A reunião convocada pela Sanepar para tratar do ACT 2026/2027 conseguiu um feito curioso: reunir todos os sindicatos para, basicamente, repetir aquilo que já estava escrito nos e-mails enviados anteriormente. Nenhuma novidade. Nenhum avanço. Apenas a leitura de uma proposta que todas as entidades já conheciam e já haviam recusado.
A sensação foi clara: a reunião não foi para negociar, mas para protocolar a ausência de negociação.
A proposta apresentada, extremamente enxuta, demonstra que não houve a mínima consideração às pautas construídas pelas entidades sindicais. Estamos falando de uma pauta com cerca de 70 itens, elaborada a partir da opinião dos trabalhadores. Em resposta, a Sanepar apresentou um texto minimalista, que ignora praticamente quase todos os pontos levantados.
Diante disso, não surpreende que as entidades tenham buscado reuniões individuais. Afinal, quando o diálogo coletivo não produz respostas, resta tentar compreender individualmente o que está acontecendo ou o que deixou de acontecer.
A comissão negocial, ainda que se esforce para cumprir o papel de mediadora entre os interesses da empresa e dos trabalhadores, aparenta não possuir autonomia para tratar dos pontos centrais da negociação. Não pode oferecer reajustes. Não pode negociar cláusulas econômicas de fato. Não pode avançar além do roteiro previamente estabelecido. Fica a pergunta inevitável: onde está a diretoria da empresa neste processo?
Nunca uma negociação esteve tão abandonada pela alta cúpula da Sanepar. Nunca um acordo foi tão ignorado.
E há um aspecto que beira o absurdo: o sindicato constrói uma pauta, envia à empresa, e recebe uma proposta que simplesmente não dialoga com os itens apresentados. Ao questionar, a resposta é: enviem uma contraproposta. Contraproposta de quê, exatamente? Se os itens da pauta sequer foram respondidos com um sim ou não, o que se espera? Que as entidades negociem consigo mesmas?
Negociação pressupõe confronto de ideias, análise de itens e posicionamento claro. O mínimo de honestidade institucional seria responder ponto a ponto a pauta apresentada. Ignorar os pedidos dos trabalhadores e apresentar um texto genérico não é negociação é desconsideração.
Outro ponto grave é a ultratividade. Até o momento, não houve garantia formal e inequívoca de que todos os direitos dos trabalhadores estão assegurados até o término das negociações.

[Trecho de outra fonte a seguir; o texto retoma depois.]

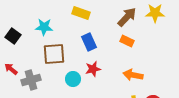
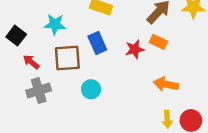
blue rectangle: (89, 42) -> (97, 43), moved
red arrow: (11, 69) -> (31, 62), moved
red star: (93, 69) -> (135, 49), moved

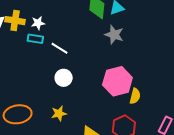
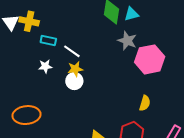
white star: (38, 23) -> (45, 66), moved
pink hexagon: (117, 81) -> (150, 59), moved
yellow star: (59, 113) -> (75, 69), moved

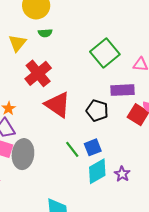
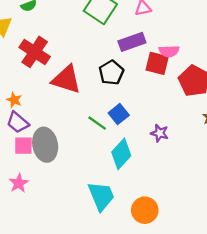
black pentagon: (97, 111) -> (111, 73), turned -30
cyan diamond: (97, 171) -> (121, 154), moved

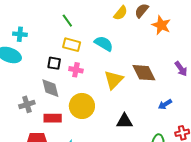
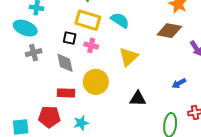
yellow rectangle: (72, 45) -> (88, 20), size x1.4
brown diamond: (144, 73) -> (169, 31), moved, turned -55
gray cross: (27, 104) -> (34, 53), moved

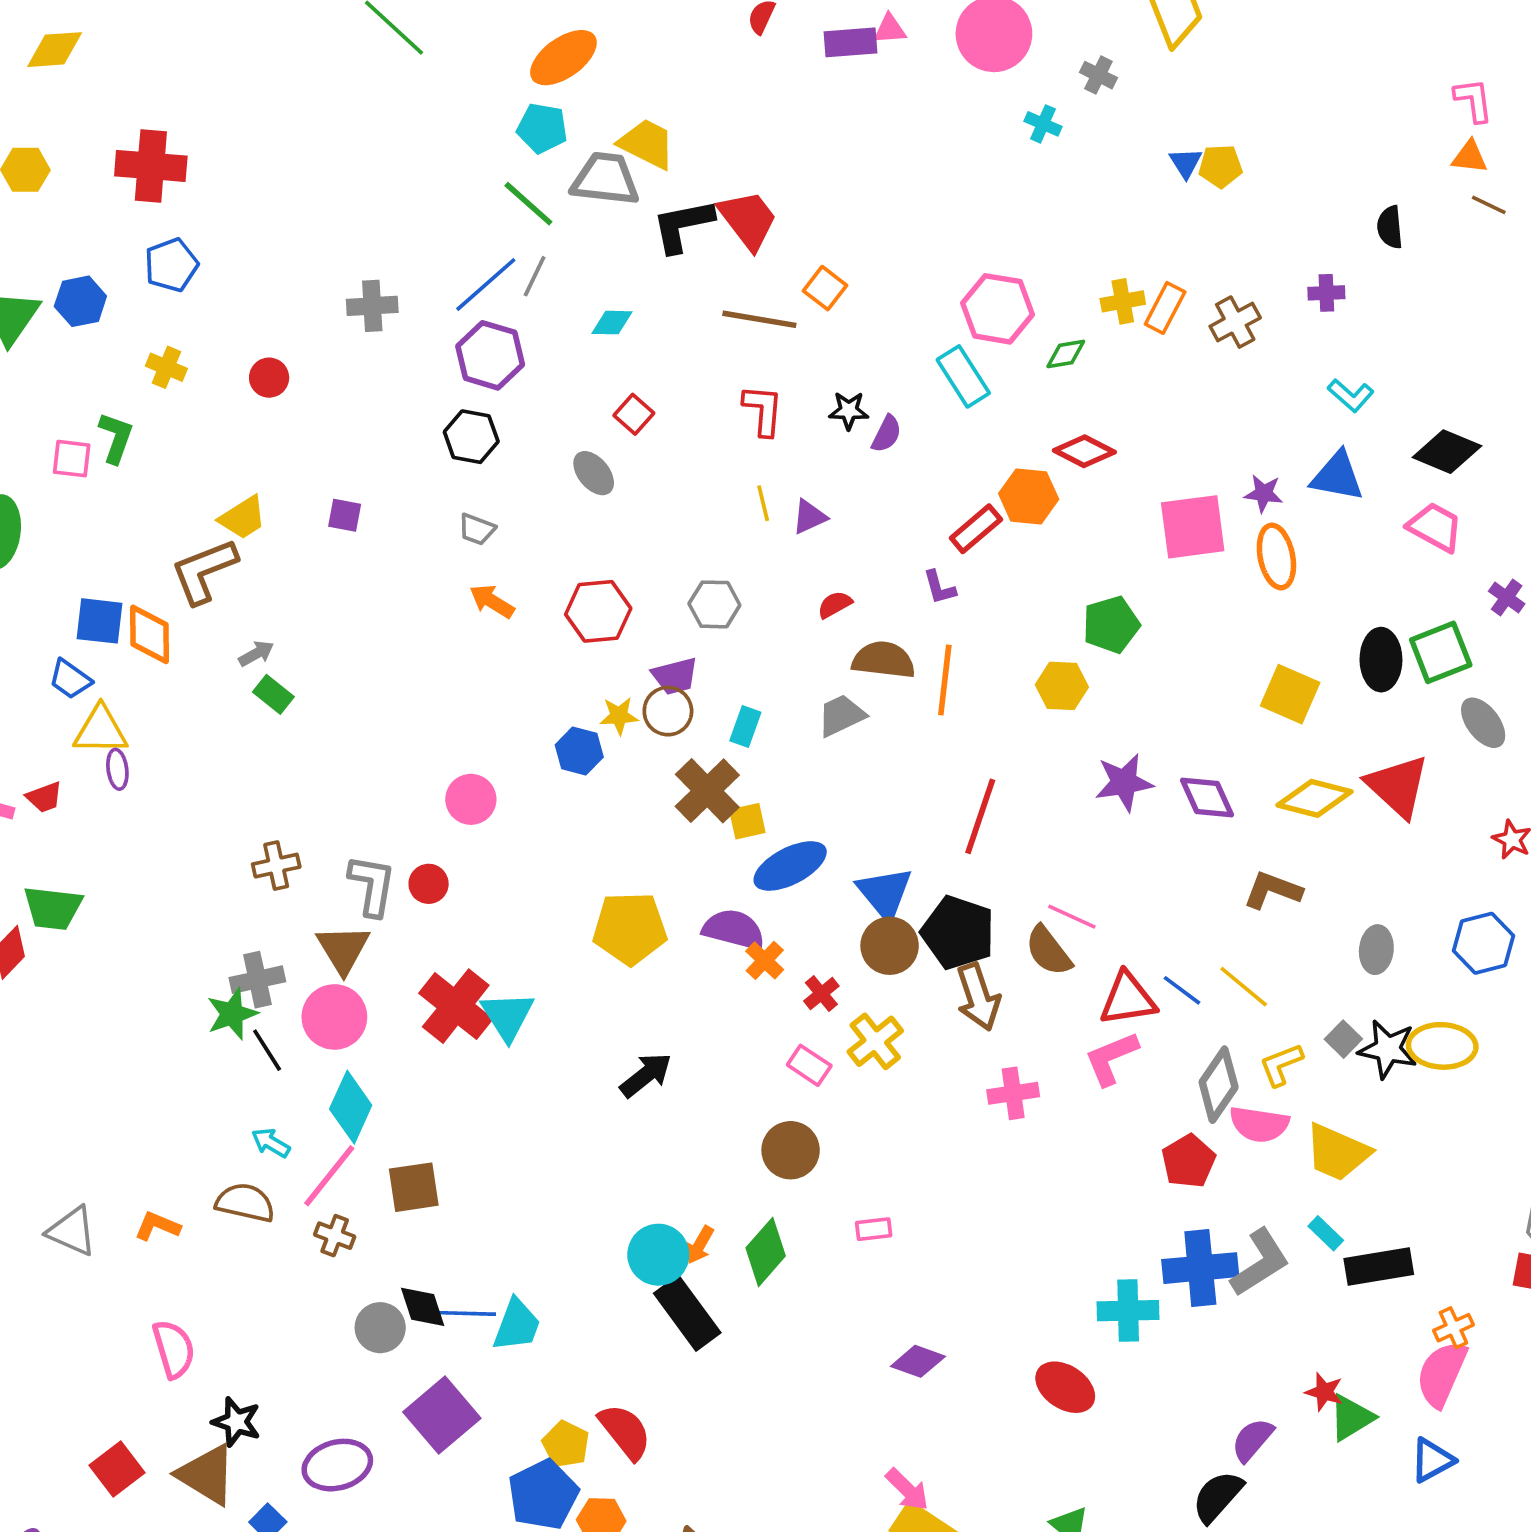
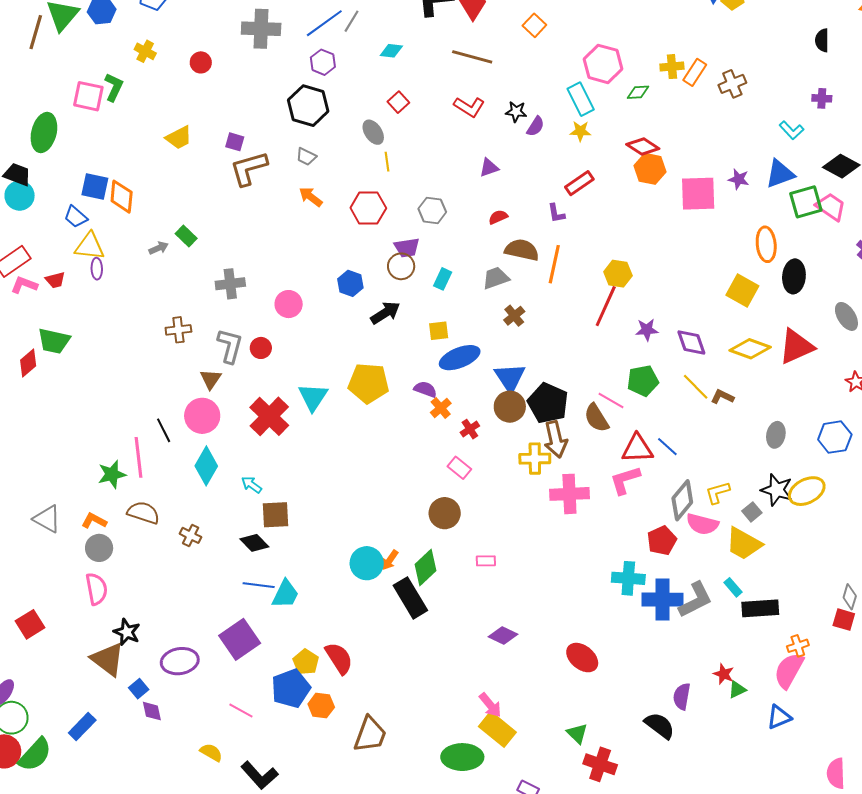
orange square: (825, 288) -> (534, 25), moved
purple cross: (1326, 293) -> (822, 98), moved
gray cross: (372, 306) -> (261, 29), size x1.4
purple hexagon: (490, 355) -> (323, 62), size x0.7
red L-shape: (763, 410) -> (469, 107), turned 112
black hexagon: (471, 437) -> (308, 106), size x1.4
pink square: (72, 459) -> (88, 96), size x1.4
blue triangle: (1337, 476) -> (780, 174), turned -36
orange hexagon: (1029, 496) -> (650, 169), moved
yellow line: (763, 503) -> (387, 162), moved
orange ellipse: (1276, 556) -> (766, 244), moved
brown L-shape: (204, 571) -> (249, 168), moved
green pentagon: (1111, 625) -> (643, 381), moved
green square: (1441, 652) -> (806, 202), moved
gray arrow: (256, 654) -> (159, 248), moved
yellow star: (619, 716) -> (580, 131), moved
purple star: (1124, 782) -> (647, 330), size x0.7
red triangle: (1398, 786) -> (796, 347), turned 48
brown cross: (707, 791) -> (514, 316), moved, size x0.6
red line: (980, 816) -> (606, 306), moved
brown L-shape: (1273, 890) -> (722, 397), size x0.7
purple semicircle: (734, 929) -> (425, 389), size x0.7
brown triangle: (343, 949) -> (211, 379), size x0.7
gray cross: (257, 980) -> (230, 284), moved
yellow line: (1244, 987) -> (696, 387), moved
green star: (232, 1014) -> (112, 474), moved
cyan triangle: (507, 1016) -> (313, 397), moved
gray square: (1343, 1039) -> (752, 512), moved
yellow cross: (875, 1041) -> (535, 459), moved, turned 32
yellow ellipse: (1442, 1046) -> (807, 491), turned -36
black arrow: (646, 1075) -> (385, 313), moved
pink cross: (1013, 1093) -> (569, 494), size x1.4
cyan arrow: (271, 1143) -> (252, 485), moved
pink line: (329, 1176) -> (139, 457), moved, turned -51
brown square: (414, 1187) -> (275, 515), moved
black diamond: (423, 1307) -> (254, 543), moved, turned -32
cyan cross: (1128, 1311) -> (628, 578), moved
black rectangle: (687, 1313) -> (410, 598), moved
gray circle: (380, 1328) -> (99, 548), moved
green triangle: (1351, 1418) -> (737, 690), size x0.7
purple semicircle: (1252, 1440) -> (682, 696), turned -36
red square: (117, 1469) -> (30, 624), moved
black semicircle: (1217, 1497) -> (660, 726), turned 80

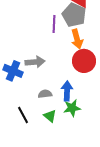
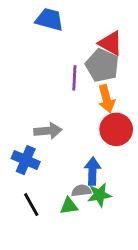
blue cross: (13, 71) -> (26, 160), moved
gray semicircle: (45, 94) -> (81, 191), moved
green triangle: (50, 116) -> (69, 206), turned -48

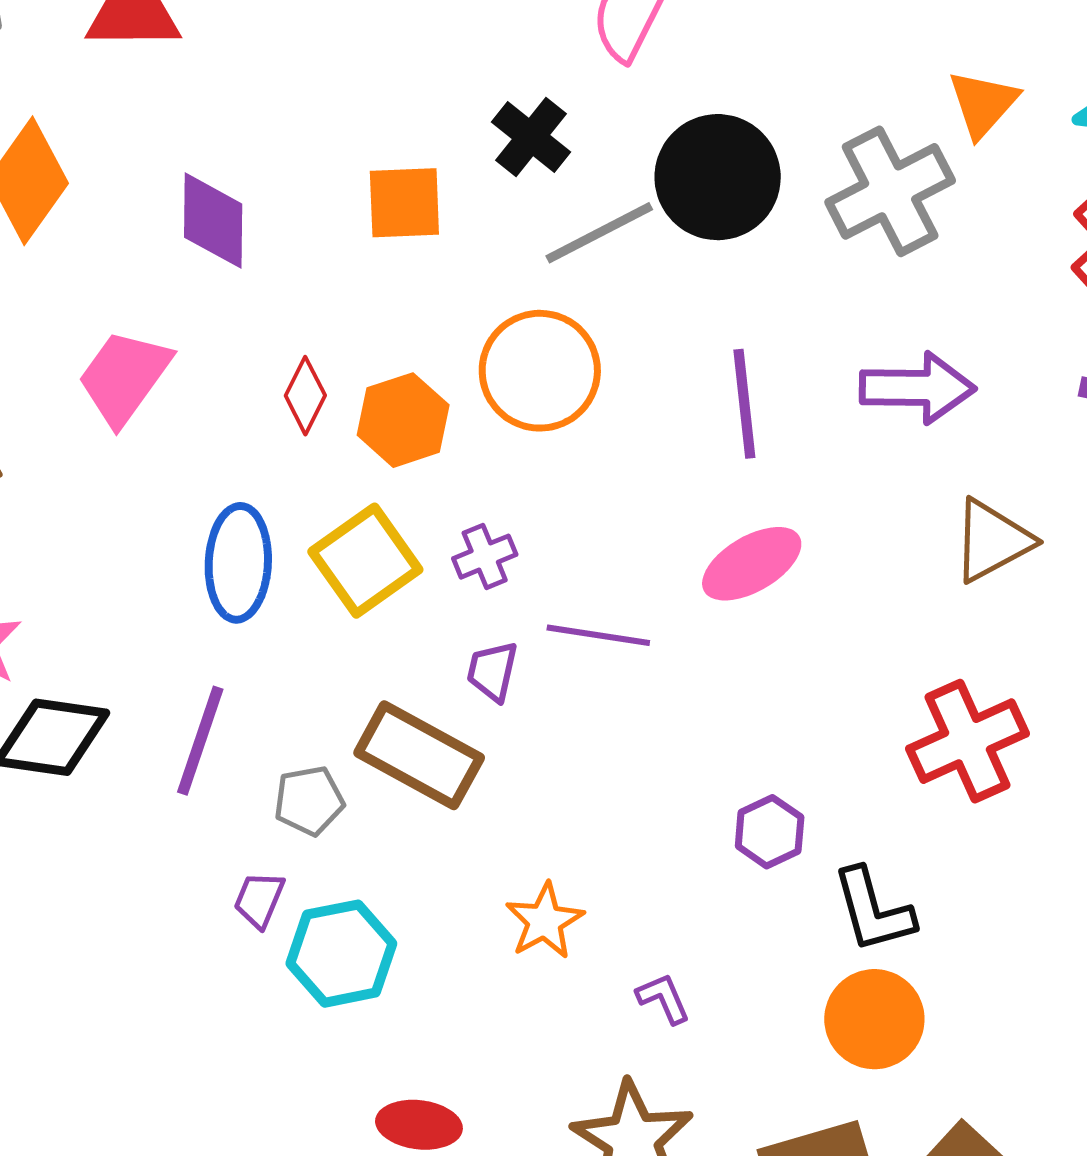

Quando questionada, a comissão apresentou respostas desencontradas: um membro afirmou que historicamente a empresa nunca retirou direitos, outro garantiu que todos estariam assegurados, em seguida, a sua fala deu a entender que essa garantia seria até a data-base, em março, e ainda houve quem dissesse que a formalização da ultratividade seria analisada.
Se será analisada, é porque não está garantida. E isso é preocupante.
A garantia da ultratividade é elemento essencial para uma negociação equilibrada. Sem ela, cria-se um ambiente de pressão, onde o receio da perda de direitos pode ser utilizado como instrumento para forçar a aprovação de uma proposta que é insuficiente e desrespeitosa.
Segundo o presidente do Sindael, é preciso retomar o básico: responder integralmente a pauta apresentada. Não faz sentido algum que os sindicatos enviem um conjunto estruturado de reivindicações e recebam como retorno uma proposta que ignora o que foi solicitado.